Aim: This audit utilises data submitted by Head Orthoptists to the British and Irish Orthoptic Society (BIOS). The aim is to attempt to describe vision screening practices across the United Kingdom (UK) for the academic year 2016-2017, compare the findings to the previous vision screening audit for academic year 2015-2016 and provide evidence for future decision-making.

Method: Submitted data was integrated into an Excel spreadsheet and the information was analysed to identify the differences between screening programmes across sites. The method of calculating True +ve scores was explored using three methods (as explained in 2015-2016 audit) and the effects of training on True +ve are discussed. Data was deemed ‘accurate’, such as at the analysis of initial outcomes, only if all children seen after referral were accounted for in the initial outcomes section.

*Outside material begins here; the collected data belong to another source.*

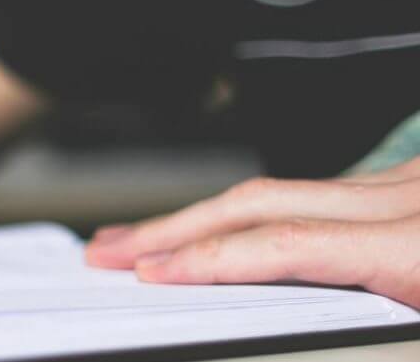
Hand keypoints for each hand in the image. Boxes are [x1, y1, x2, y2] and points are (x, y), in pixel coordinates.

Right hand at [86, 158, 419, 307]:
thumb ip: (373, 318)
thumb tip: (277, 303)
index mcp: (419, 247)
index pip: (285, 245)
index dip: (206, 258)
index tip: (148, 273)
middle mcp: (406, 199)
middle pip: (258, 202)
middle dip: (172, 226)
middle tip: (109, 248)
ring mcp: (405, 182)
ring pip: (276, 189)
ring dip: (202, 215)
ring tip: (146, 238)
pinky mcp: (406, 181)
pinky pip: (312, 190)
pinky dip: (253, 210)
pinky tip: (221, 224)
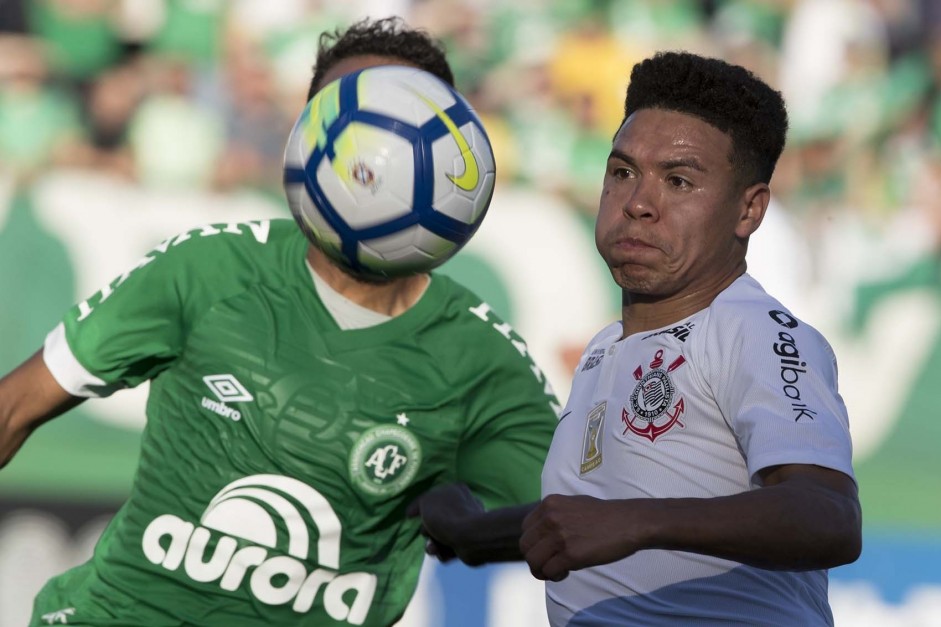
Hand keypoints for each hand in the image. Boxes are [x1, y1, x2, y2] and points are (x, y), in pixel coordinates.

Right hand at [407, 483, 484, 562]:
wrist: (469, 537)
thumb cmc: (446, 516)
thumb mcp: (426, 502)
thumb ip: (420, 504)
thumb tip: (415, 511)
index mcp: (455, 490)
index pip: (433, 497)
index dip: (420, 507)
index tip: (409, 516)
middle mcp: (463, 506)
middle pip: (435, 520)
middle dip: (427, 530)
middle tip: (427, 533)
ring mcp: (467, 525)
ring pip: (441, 536)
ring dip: (433, 544)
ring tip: (433, 549)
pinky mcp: (469, 543)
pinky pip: (450, 548)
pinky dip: (443, 552)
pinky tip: (443, 554)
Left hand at [520, 494, 640, 581]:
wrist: (628, 522)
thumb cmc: (603, 515)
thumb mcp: (572, 504)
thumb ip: (554, 515)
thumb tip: (540, 534)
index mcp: (549, 504)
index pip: (525, 529)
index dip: (533, 544)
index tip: (545, 551)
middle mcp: (550, 517)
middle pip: (525, 546)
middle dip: (534, 559)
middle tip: (547, 565)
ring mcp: (560, 535)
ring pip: (533, 561)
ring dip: (542, 570)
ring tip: (556, 570)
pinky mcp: (570, 554)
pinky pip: (549, 571)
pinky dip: (554, 576)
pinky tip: (565, 572)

Results: Fifty sites provided basic data including consent policy and age at which tests are performed; a decrease from the previous academic year 2015-2016 (n=52 sites). Forty-three sites provided data on which professional administered the tests, the test(s) used and the pass criteria adopted. Forty-one sites provided data regarding the referral pathway and forty-three sites provided data on eye exam and management criteria. Forty-two sites provided data regarding the number of children screened (n=162,868), of which thirty sites provided ‘accurate’ data on the number of children who failed screening (n=15,383). Thirty-eight sites provided ‘accurate’ data on the number of children who attended their follow-up (n=10,748). Eighteen sites (n=4,645 children seen) provided data on initial outcomes of the eye examination and sixteen sites (n=4,060 children seen) provided diagnostic test data on the number of True positives (+ve). The mean coverage increased to 93% (2016-2016=89%). Using Method 1 of calculating True +ve: Orthoptic delivered screening (n=1,790) showed a mean True +ve of 89%; Vision Screener (VS) trained by an Orthoptist using the BIOS package (n=608) showed a mean True +ve of 81%; VS trained by an Orthoptist using a local package (n=804) showed a mean True +ve of 71%; and VS not trained by an Orthoptist (n=126) showed a mean True +ve of 59%.

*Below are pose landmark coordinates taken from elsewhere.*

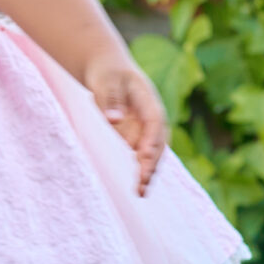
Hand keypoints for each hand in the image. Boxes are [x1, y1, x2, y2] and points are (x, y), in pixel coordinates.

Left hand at [86, 52, 166, 195]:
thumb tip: (114, 120)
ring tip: (141, 192)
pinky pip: (142, 156)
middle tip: (142, 182)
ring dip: (148, 172)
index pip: (154, 121)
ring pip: (152, 153)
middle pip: (157, 141)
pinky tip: (139, 189)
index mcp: (148, 101)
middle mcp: (152, 118)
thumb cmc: (108, 73)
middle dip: (151, 162)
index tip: (143, 155)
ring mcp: (146, 128)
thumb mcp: (106, 81)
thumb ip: (110, 100)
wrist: (110, 70)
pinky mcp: (138, 137)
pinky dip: (142, 171)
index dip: (151, 138)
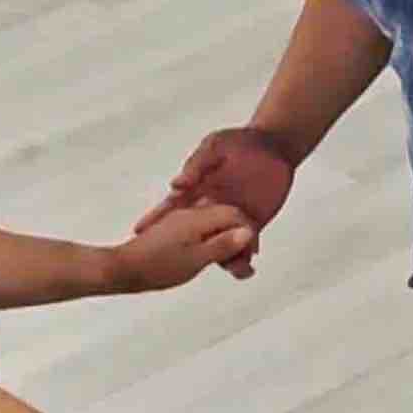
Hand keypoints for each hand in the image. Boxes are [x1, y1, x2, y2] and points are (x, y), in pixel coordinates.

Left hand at [108, 203, 254, 293]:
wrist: (124, 269)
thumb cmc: (159, 266)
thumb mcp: (195, 259)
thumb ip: (222, 245)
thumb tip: (247, 232)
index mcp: (198, 216)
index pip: (234, 214)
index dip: (248, 233)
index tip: (252, 256)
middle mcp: (191, 212)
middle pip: (226, 219)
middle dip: (239, 240)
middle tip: (244, 266)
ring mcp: (182, 220)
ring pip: (214, 227)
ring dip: (226, 245)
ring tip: (232, 269)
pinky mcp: (175, 231)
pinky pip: (202, 233)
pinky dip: (213, 246)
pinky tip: (214, 262)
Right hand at [136, 127, 296, 279]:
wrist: (274, 145)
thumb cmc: (240, 141)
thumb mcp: (215, 146)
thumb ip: (196, 164)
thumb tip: (175, 184)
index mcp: (198, 189)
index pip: (173, 207)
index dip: (156, 219)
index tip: (139, 232)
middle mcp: (212, 207)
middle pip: (193, 234)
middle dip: (178, 251)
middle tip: (165, 267)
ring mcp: (231, 218)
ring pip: (219, 245)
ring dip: (216, 258)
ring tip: (215, 271)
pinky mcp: (253, 223)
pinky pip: (245, 246)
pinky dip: (243, 258)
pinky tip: (244, 268)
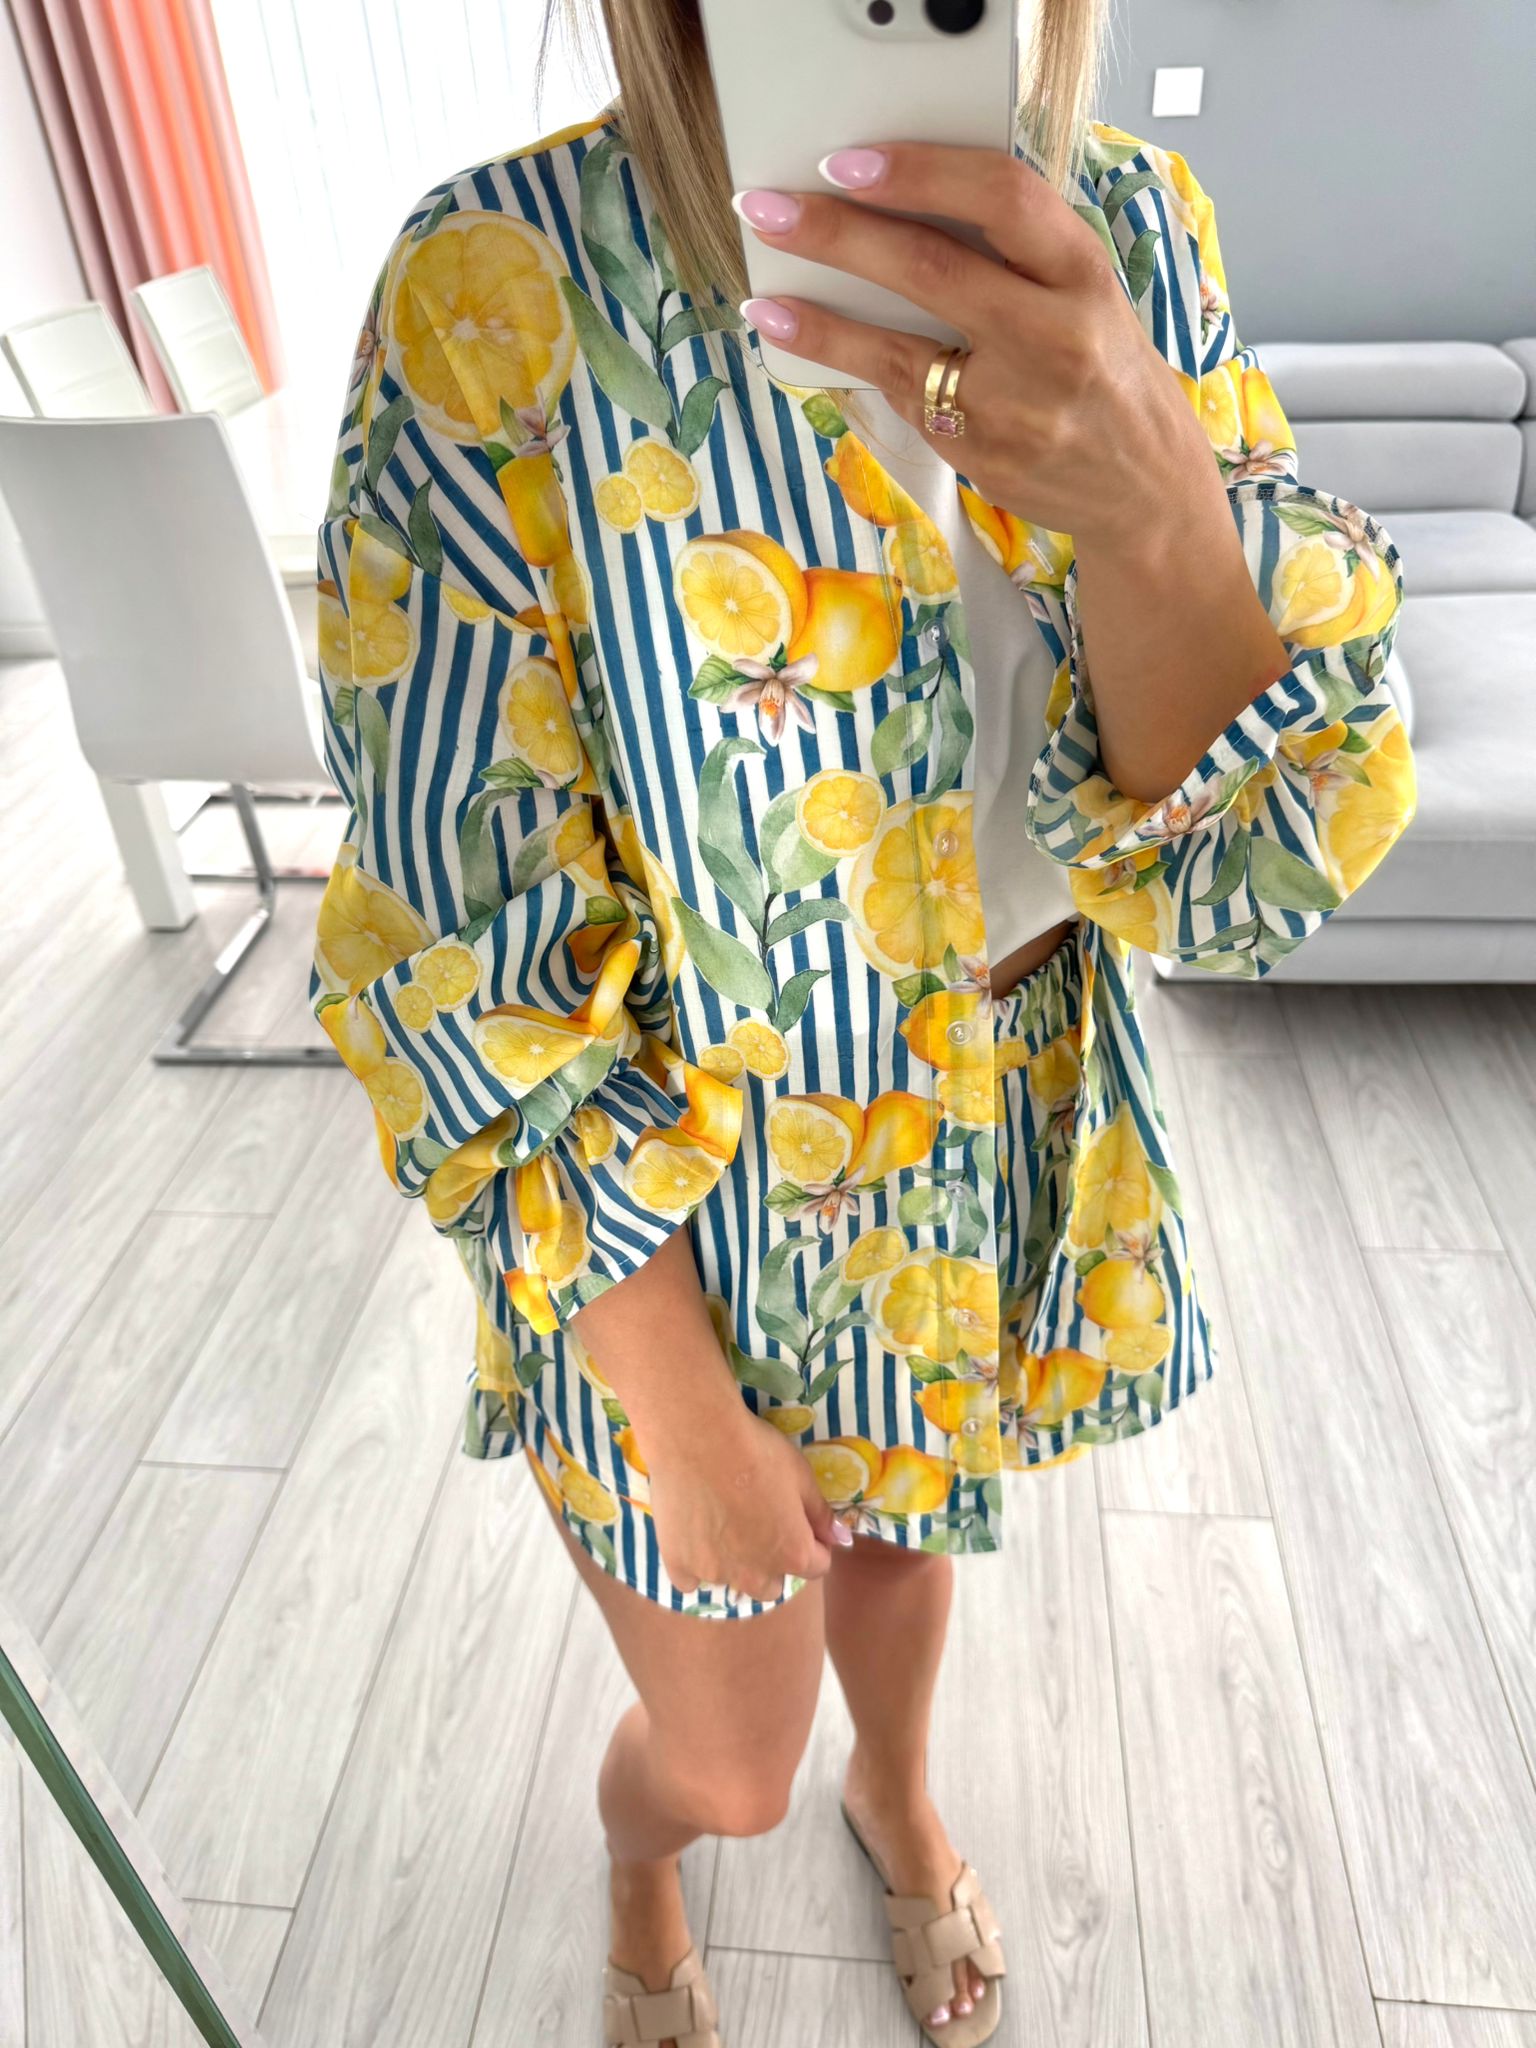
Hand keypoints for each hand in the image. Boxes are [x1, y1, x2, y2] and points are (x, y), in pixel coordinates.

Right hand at [643, 1399, 851, 1605]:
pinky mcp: (678, 1565)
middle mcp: (755, 1575)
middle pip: (772, 1585)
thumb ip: (821, 1514)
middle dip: (773, 1562)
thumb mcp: (801, 1476)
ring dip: (735, 1564)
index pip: (817, 1565)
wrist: (698, 1439)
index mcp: (793, 1555)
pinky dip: (695, 1565)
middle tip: (758, 1522)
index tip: (798, 1519)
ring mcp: (714, 1574)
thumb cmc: (757, 1452)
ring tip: (722, 1523)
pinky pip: (691, 1580)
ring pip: (732, 1582)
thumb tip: (841, 1540)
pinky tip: (693, 1535)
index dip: (813, 1542)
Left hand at [732, 141, 1217, 551]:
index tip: (847, 162)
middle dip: (837, 235)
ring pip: (897, 351)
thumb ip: (1016, 252)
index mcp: (1083, 274)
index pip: (999, 198)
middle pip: (931, 269)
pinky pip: (903, 398)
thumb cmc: (1103, 370)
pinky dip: (848, 367)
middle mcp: (1054, 336)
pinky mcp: (981, 455)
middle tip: (769, 210)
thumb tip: (901, 206)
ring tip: (763, 298)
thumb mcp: (1086, 293)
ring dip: (819, 321)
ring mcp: (1014, 405)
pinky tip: (805, 343)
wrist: (1142, 485)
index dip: (918, 173)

Conclusions: This audit concludes that many screening services do not have methods to collect data to assess the effectiveness of the programme. Clarity is needed regarding the meaning of certain terms to achieve consistency in reporting and allow comparison and benchmarking of services, for example, in recording True+ve. Without this, it is not possible to definitively conclude whether professional delivering screening and type of vision screener training does influence True +ve rates or not. The current limited data suggests that the training received/professional administering the test affects the number of True +ve. The implications are discussed.